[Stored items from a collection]

● ● ● ● ●

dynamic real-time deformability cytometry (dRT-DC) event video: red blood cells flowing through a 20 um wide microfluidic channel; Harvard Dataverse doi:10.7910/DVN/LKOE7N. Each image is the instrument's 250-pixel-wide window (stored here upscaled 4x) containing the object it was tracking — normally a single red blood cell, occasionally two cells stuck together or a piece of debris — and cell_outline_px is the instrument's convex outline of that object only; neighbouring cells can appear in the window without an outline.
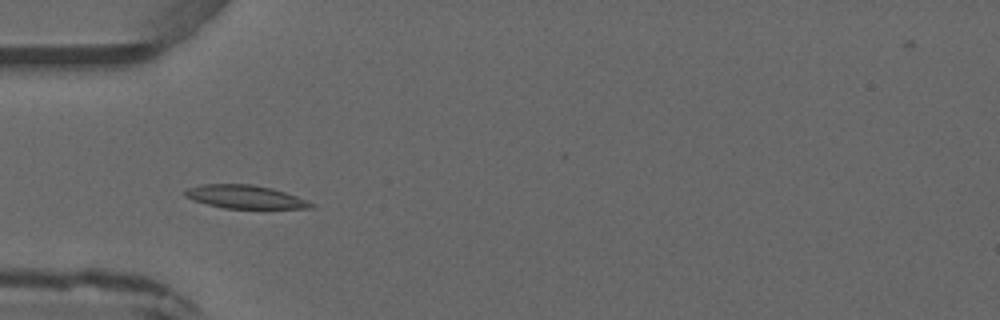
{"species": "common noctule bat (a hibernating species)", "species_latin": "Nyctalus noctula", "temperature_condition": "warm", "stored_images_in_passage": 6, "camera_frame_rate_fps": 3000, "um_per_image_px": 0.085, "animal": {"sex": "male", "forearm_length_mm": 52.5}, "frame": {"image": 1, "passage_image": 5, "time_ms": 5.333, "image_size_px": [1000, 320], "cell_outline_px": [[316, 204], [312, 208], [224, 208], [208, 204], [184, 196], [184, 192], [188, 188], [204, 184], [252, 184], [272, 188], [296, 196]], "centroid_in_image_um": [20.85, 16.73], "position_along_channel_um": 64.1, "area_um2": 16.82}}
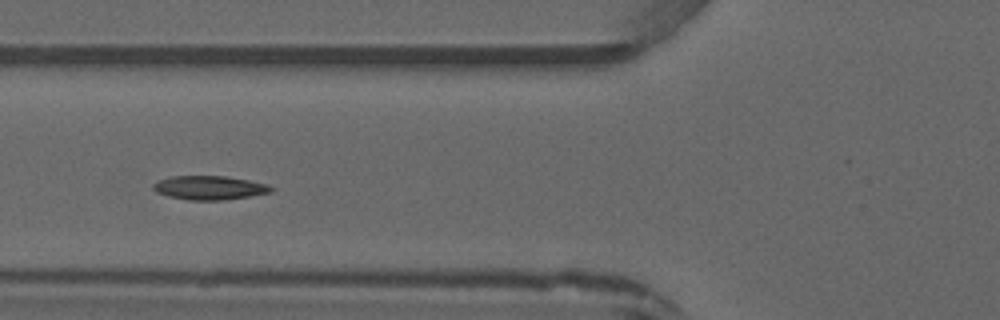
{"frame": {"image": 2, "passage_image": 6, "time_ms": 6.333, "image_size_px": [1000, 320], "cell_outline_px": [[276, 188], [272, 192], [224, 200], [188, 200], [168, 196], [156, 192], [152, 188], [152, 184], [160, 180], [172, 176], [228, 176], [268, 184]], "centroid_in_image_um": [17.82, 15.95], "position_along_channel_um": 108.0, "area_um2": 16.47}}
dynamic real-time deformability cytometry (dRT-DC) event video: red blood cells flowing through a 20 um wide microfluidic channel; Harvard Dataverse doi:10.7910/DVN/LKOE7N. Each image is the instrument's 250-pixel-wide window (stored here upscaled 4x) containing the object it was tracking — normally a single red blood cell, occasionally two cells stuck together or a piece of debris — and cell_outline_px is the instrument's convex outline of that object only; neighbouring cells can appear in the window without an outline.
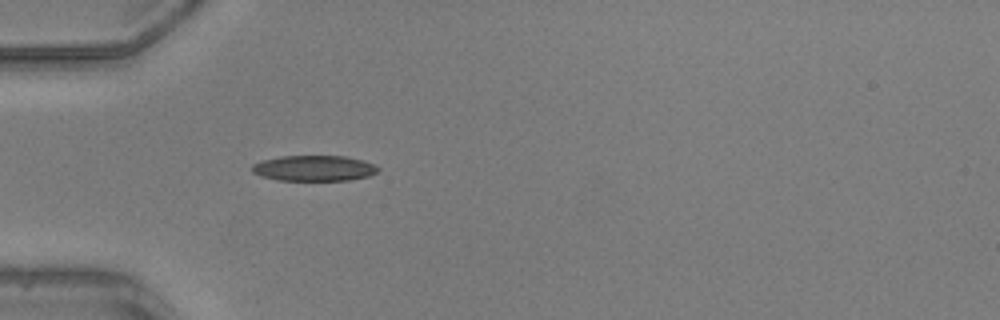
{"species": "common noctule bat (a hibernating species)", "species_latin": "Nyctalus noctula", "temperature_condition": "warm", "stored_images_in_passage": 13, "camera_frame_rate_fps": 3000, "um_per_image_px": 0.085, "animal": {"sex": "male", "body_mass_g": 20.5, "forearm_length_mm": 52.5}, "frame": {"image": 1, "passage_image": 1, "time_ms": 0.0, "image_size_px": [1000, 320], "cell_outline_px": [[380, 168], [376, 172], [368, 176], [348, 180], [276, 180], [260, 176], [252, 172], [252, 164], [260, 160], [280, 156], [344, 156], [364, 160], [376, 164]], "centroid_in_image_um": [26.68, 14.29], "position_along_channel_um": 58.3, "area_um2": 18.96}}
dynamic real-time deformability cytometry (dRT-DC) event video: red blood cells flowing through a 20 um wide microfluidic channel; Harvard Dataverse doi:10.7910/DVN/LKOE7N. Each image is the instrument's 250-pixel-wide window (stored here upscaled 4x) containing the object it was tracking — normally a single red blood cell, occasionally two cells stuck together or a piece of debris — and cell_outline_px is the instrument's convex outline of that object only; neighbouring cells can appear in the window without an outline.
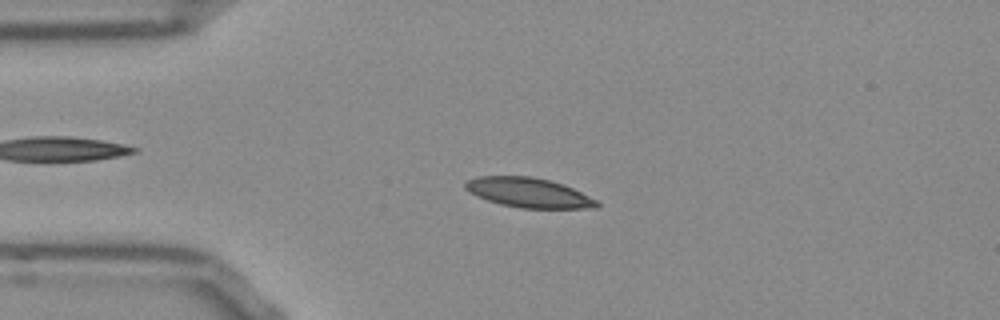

● ● ● ● ●

From the material above, copy everything exactly but the pictures.

dynamic real-time deformability cytometry (dRT-DC) event video: red blood cells flowing through a 20 um wide microfluidic channel; Harvard Dataverse doi:10.7910/DVN/LKOE7N. Each image is the instrument's 250-pixel-wide window (stored here upscaled 4x) containing the object it was tracking — normally a single red blood cell, occasionally two cells stuck together or a piece of debris — and cell_outline_px is the instrument's convex outline of that object only; neighbouring cells can appear in the window without an outline.
{"species": "common noctule bat (a hibernating species)", "species_latin": "Nyctalus noctula", "temperature_condition": "warm", "stored_images_in_passage": 6, "camera_frame_rate_fps": 3000, "um_per_image_px": 0.085, "animal": {"sex": "male", "forearm_length_mm": 52.5}, "frame": {"image": 1, "passage_image": 5, "time_ms": 5.333, "image_size_px": [1000, 320], "cell_outline_px": [[316, 204], [312, 208], [224, 208], [208, 204], [184, 196], [184, 192], [188, 188], [204, 184], [252, 184], [272, 188], [296, 196]], "centroid_in_image_um": [20.85, 16.73], "position_along_channel_um": 64.1, "area_um2": 16.82}}
{"frame": {"image": 2, "passage_image": 6, "time_ms": 6.333, "image_size_px": [1000, 320], "cell_outline_px": [[276, 188], [272, 192], [224, 200], [188, 200], [168, 196], [156, 192], [152, 188], [152, 184], [160, 180], [172, 176], [228, 176], [268, 184]], "centroid_in_image_um": [17.82, 15.95], "position_along_channel_um": 108.0, "area_um2": 16.47}}
dynamic real-time deformability cytometry (dRT-DC) event video: red blood cells flowing through a 20 um wide microfluidic channel; Harvard Dataverse doi:10.7910/DVN/LKOE7N. Each image is the instrument's 250-pixel-wide window (stored here upscaled 4x) containing the object it was tracking — normally a single red blood cell, occasionally two cells stuck together or a piece of debris — and cell_outline_px is the instrument's convex outline of that object only; neighbouring cells can appear in the window without an outline.
{"species": "common noctule bat (a hibernating species)", "species_latin": "Nyctalus noctula", "temperature_condition": "warm", "stored_images_in_passage": 13, "camera_frame_rate_fps": 3000, "um_per_image_px": 0.085, "animal": {"sex": "male", "body_mass_g": 20.5, "forearm_length_mm": 52.5}, "frame": {"image": 1, "passage_image": 1, "time_ms": 0.0, "image_size_px": [1000, 320], "cell_outline_px": [[380, 168], [376, 172], [368, 176], [348, 180], [276, 180], [260, 176], [252, 172], [252, 164], [260, 160], [280, 156], [344, 156], [364, 160], [376, 164]], "centroid_in_image_um": [26.68, 14.29], "position_along_channel_um": 58.3, "area_um2": 18.96}}
dynamic real-time deformability cytometry (dRT-DC) event video: red blood cells flowing through a 20 um wide microfluidic channel; Harvard Dataverse doi:10.7910/DVN/LKOE7N. Each image is the instrument's 250-pixel-wide window (stored here upscaled 4x) containing the object it was tracking — normally a single red blood cell, occasionally two cells stuck together or a piece of debris — and cell_outline_px is the instrument's convex outline of that object only; neighbouring cells can appear in the window without an outline.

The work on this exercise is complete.